She grew up on a Christmas tree farm in Reading, Pennsylvania. (In her song “Seven,” she paints a picture of a child on a swing set, “high in the sky with Pennsylvania under me.”) But captivated by the seminal country music divas of the nineties—stars like Faith Hill, Shania Twain, and the Chicks—Swift convinced her family to relocate to Nashville when she was thirteen. “[My mom] would wait in the car as I scampered into record labels [on Music Row] one by one, handing my demo CD to the receptionists,” Swift told Time in a 2014 interview. “I remember thinking it was so odd and wonderful that all of these important record labels were all on one street, most of them in small buildings and old houses. I remember being charmed by how kind people were to strangers and newcomers like us.” She name-dropped Nashville’s Radnor Lake, the coffeeshop Fido, Hillsboro Village, and the Bluebird Cafe. “Now I have to stop because I sound like I am the president of the Nashville Tourism Board,” said the then-twenty-four-year-old. “Sorry, not sorry, I just love it here.”

She attended Hendersonville High School (sparking hits like “Fifteen,” “You Belong With Me,” and “Our Song”) until her career took off, and it was the city—and the region—that became the muse for the first few years of her career as she carved out a tentative niche in country music. She opened her first radio single, Tim McGraw (named, of course, after the Louisiana-born country icon), with the line: “He said the way my blue eyes shined put those Georgia stars to shame that night. I said, ‘That’s a lie.’” 

When she moved in 2014, though, it was the buzz of New York City that began to populate her lyrics. “Welcome to New York, it’s been waiting for you,” she sings on her album 1989; “Dive bar on the East Side, where you at,” in Reputation’s “Delicate;” “Your heartbeat on the High Line, once in twenty lifetimes,” in Folklore’s “Cardigan.” She’s since sang of London, L.A., St. Tropez, St. Louis, Paris. 
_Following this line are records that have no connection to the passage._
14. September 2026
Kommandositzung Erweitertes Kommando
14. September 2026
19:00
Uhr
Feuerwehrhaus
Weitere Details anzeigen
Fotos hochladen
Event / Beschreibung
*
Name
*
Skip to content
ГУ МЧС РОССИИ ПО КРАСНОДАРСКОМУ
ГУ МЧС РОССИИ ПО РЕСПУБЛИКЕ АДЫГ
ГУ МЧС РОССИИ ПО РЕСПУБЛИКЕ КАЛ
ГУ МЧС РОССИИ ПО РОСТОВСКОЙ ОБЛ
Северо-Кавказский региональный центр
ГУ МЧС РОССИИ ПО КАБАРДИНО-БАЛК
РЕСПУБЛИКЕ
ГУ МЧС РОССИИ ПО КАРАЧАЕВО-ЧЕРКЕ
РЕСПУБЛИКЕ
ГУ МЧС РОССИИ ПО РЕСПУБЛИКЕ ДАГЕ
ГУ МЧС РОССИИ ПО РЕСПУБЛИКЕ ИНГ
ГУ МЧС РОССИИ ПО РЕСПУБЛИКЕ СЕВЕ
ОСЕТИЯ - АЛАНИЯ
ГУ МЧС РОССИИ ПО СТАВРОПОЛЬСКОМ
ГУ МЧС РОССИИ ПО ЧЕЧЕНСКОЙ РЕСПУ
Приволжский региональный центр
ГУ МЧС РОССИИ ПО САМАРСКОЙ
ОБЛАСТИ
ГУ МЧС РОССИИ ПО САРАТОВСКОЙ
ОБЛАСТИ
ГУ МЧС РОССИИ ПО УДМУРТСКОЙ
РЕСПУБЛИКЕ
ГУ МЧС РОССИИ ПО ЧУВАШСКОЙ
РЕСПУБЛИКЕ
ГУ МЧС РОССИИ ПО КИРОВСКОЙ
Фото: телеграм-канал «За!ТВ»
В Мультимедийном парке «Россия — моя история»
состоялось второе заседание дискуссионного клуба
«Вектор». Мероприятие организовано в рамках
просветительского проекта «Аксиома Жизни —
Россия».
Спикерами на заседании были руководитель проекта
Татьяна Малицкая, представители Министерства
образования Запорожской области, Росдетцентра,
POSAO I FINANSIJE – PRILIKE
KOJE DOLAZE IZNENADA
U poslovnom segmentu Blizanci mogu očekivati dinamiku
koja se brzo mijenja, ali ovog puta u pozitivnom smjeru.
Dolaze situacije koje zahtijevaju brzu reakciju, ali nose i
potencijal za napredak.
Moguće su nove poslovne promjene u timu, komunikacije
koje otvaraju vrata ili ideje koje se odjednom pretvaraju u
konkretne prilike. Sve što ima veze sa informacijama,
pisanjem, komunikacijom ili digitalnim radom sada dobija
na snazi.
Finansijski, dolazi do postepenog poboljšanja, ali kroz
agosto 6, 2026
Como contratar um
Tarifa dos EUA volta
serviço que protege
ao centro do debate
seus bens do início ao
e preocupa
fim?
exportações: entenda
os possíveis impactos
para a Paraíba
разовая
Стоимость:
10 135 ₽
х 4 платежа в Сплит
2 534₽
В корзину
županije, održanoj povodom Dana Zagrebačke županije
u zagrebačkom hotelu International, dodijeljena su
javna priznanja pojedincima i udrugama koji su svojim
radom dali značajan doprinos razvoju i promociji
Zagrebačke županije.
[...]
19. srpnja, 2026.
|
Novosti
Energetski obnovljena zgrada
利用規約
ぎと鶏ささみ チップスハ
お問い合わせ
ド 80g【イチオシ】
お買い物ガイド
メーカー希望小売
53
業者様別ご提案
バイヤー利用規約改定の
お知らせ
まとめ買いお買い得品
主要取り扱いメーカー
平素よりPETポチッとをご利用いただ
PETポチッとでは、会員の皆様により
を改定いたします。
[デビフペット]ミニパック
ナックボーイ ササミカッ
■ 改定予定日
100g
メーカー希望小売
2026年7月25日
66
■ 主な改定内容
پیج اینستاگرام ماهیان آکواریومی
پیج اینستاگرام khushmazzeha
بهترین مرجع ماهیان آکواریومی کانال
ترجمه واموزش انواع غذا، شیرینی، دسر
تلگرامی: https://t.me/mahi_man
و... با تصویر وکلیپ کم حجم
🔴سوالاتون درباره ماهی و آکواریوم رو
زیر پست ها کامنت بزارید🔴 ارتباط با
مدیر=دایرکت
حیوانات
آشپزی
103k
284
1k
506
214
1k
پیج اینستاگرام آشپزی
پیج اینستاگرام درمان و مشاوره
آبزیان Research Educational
But throughout her global domination, Nashville has stuck with her. “And you know I love Springsteen, faded blue jeans, Tennessee whiskey,” she sings in her 2019 song “London Boy.” On her 2020 Folklore standout “Invisible String,” she references Nashville’s famous greenspace: “Green was the color of the grass where I used to read at Centennial Park.” In the 2020 documentary, Miss Americana, she puts it simply: “I really, really care about my home state.” Just this week, she donated one million dollars to tornado relief in Nashville. 

If you’re merely listening to Swift for the specific, though, you’re missing her point. Like canonical literature and poetry (which many—including professors teaching Taylor Swift classes at such universities as Stanford, Rice, UT Austin, and Harvard—argue Swift is creating), she roots a story in a particular place and time in order to reveal something about the human condition. She sings of universal experiences: falling in and out of love, trying to fit in, reckoning with the passage of time, searching for peace in a tumultuous world, learning to accept yourself. Look around at one of her sold-out shows—whether this past year in Atlanta, Nashville, or Buenos Aires, or in 2024, when she’s set to make stops in nearly thirty cities including Tokyo, Warsaw, Vancouver, and New Orleans—and you’ll see fans of all ages, genders, and races singing, dancing, crying, and passing around friendship bracelets as they connect to her music. Taylor Swift’s magic lies in the fact that everyone can claim her.